Nov 28, 2014

The Man Who Invented Eternity

David Mattingly
cover art - 1981
Isaac Asimov was the man who invented Eternity. In this blog post, I want to explore the nature of science fiction and use Asimov's novel, The End of Eternity, as a jumping off point for my comments.

During his career, Asimov promoted the idea that science fiction plays a special and important role in our culture that goes far beyond entertainment. Asimov wrote, "Science fiction is the one branch of literature that accepts the fact of change, the inevitability of change." - from a 1981 editorial by Isaac Asimov called "The Influence of Science Fiction"

Asimov enthroned by Rowena Morrill
Asimov stressed the importance of science fiction stories as a source of healthy exercise for the imagination, as a playful learning tool that can shape the human mind and allow people to cope successfully with change. He also suggested that  "Science fiction is at its best if the events described could not be played out at all except in in a social or physical background significantly different than our own." I understand what Asimov was trying to say, but I've spent more than decade trying to prove him wrong about this last point.

In that 1981 editorial, Asimov listed examples of people who had grown up reading science fiction stories and who were therefore ready, as adults, to engineer and usher in important technological and cultural changes. One of the interesting cultural changes that took place during my lifetime was a startling new willingness of people to think about the possibility of alien creatures that might visit Earth. In my science fiction stories, I particularly like to contemplate the Fermi Paradox and the mystery of why we have no evidence for the existence of alien beings.

Time Machine by Dave Globerson
The "Eternity" of my title (The Man Who Invented Eternity) is the Eternity that Asimov invented in 1953: his imagined time travel device. Asimov's Eternity is not just a machine that you can sit inside of and ride into the past or future. Asimov's Eternity is a place, a human-created space-time bubble where the Eternals exist outside of the normal flow of Time. From their base of operations in Eternity, the Eternals (like Andrew Harlan) can reach out into Time and change the course of human history.

Mushroom cloud
In The End of Eternity, Asimov created a "what if?" thought experiment, a playground for the imagination where it is possible to explore what might happen to Humanity if we had the power to correct and prevent all of our mistakes, particularly all of our "technological disasters".

In the year when Asimov invented Eternity, the world was confronting the newly-realized human power to explode thermonuclear bombs. Asimov wrote a mushroom cloud into his story. The plot of The End of Eternity centers on the idea that if humans used time travel to prevent the development of nuclear weapons then Humanity would survive for 10,000,000 years but then die out.

Mental Time Travel
Example of play: The Dead Widowers.
Asimov thought that science fiction is good for us. What good is such a story as The End of Eternity? To answer that, I want to shift gears and briefly move this discussion over into the world of scientific research.

In an article called "The power of possibility: causal learning, counterfactual reasoning, and pretend play", it was suggested that human evolution provided us with a long juvenile period during which we can engage in exploratory play. During that play, children can experiment with causal models of reality. Later, as adults, we can exploit what we learned through play. In fact, many of us never stop playing with ideas and models and we constantly engage in "mental time travel", imaginary projections of future behavioral possibilities and outcomes.

Amžinybės pabaiga
I'm pretty comfortable with the idea that our well-developed capacity to engage in play has become a central element in the human survival strategy. However, curiosity can kill the cat and primates playing with fire can ultimately give us the power to destroy ourselves.

Supplied data:
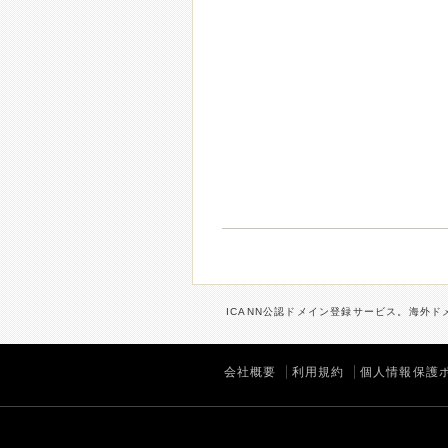
ICANN公認ドメイン登録サービス。海外ドメ
会社概要
利用規約
個人情報保護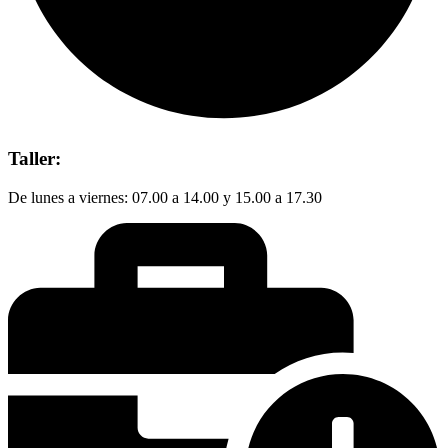
Taller:
De lunes a viernes: 07.00 a 14.00 y 15.00 a 17.30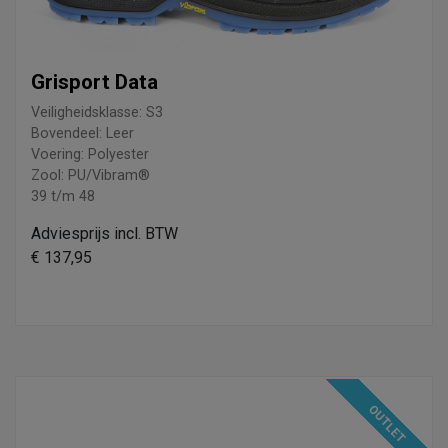
Grisport Data
Veiligheidsklasse: S3
Bovendeel: Leer
Voering: Polyester
Zool: PU/Vibram®
39 t/m 48
Adviesprijs incl. BTW
€ 137,95
OUTLET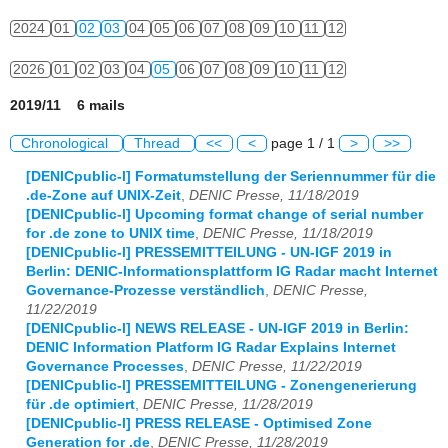
2024
01
02
03
04
05
06
07
08
09
10
11
12
2026
01
02
03
04
05
06
07
08
09
10
11
12
2019/11 6 mails
Chronological
Thread
<<
<
page 1 / 1
>
>>
[DENICpublic-l] Formatumstellung der Seriennummer für die
.de-Zone auf UNIX-Zeit
,
DENIC Presse, 11/18/2019
[DENICpublic-l] Upcoming format change of serial number
for .de zone to UNIX time
,
DENIC Presse, 11/18/2019
[DENICpublic-l] PRESSEMITTEILUNG - UN-IGF 2019 in
Berlin: DENIC-Informationsplattform IG Radar macht Internet
Governance-Prozesse verständlich
,
DENIC Presse,
11/22/2019
[DENICpublic-l] NEWS RELEASE - UN-IGF 2019 in Berlin:
DENIC Information Platform IG Radar Explains Internet
Governance Processes
,
DENIC Presse, 11/22/2019
[DENICpublic-l] PRESSEMITTEILUNG - Zonengenerierung
für .de optimiert
,
DENIC Presse, 11/28/2019
[DENICpublic-l] PRESS RELEASE - Optimised Zone
Generation for .de
,
DENIC Presse, 11/28/2019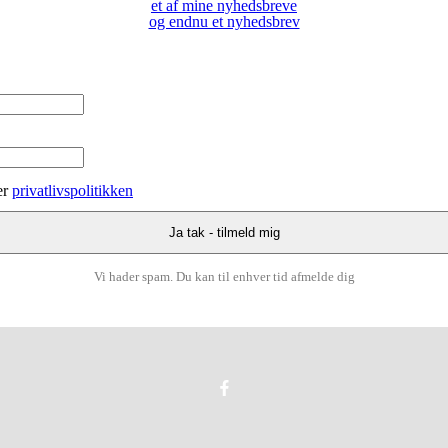
et af mine nyhedsbreve
og endnu et nyhedsbrev
er
privatlivspolitikken
Vi hader spam. Du kan til enhver tid afmelde dig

List of tasks:
1) Can you retype the passage of the Asimov blog post between "Asimov thought that" and "possibilities and outcomes.", inclusive?
2) In the Asimov blog post, how long would Humanity survive if time travel were used to prevent the development of nuclear weapons?
You won't need the rows for this.

Solutions to each task:
1)
Asimov thought that science fiction is good for us. What good is such a story as The End of Eternity? To answer that, I want to shift gears and briefly move this discussion over into the world of scientific research.

In an article called "The power of possibility: causal learning, counterfactual reasoning, and pretend play", it was suggested that human evolution provided us with a long juvenile period during which we can engage in exploratory play. During that play, children can experiment with causal models of reality. Later, as adults, we can exploit what we learned through play. In fact, many of us never stop playing with ideas and models and we constantly engage in "mental time travel", imaginary projections of future behavioral possibilities and outcomes.

2) Humanity would survive for 10,000,000 years and then die out.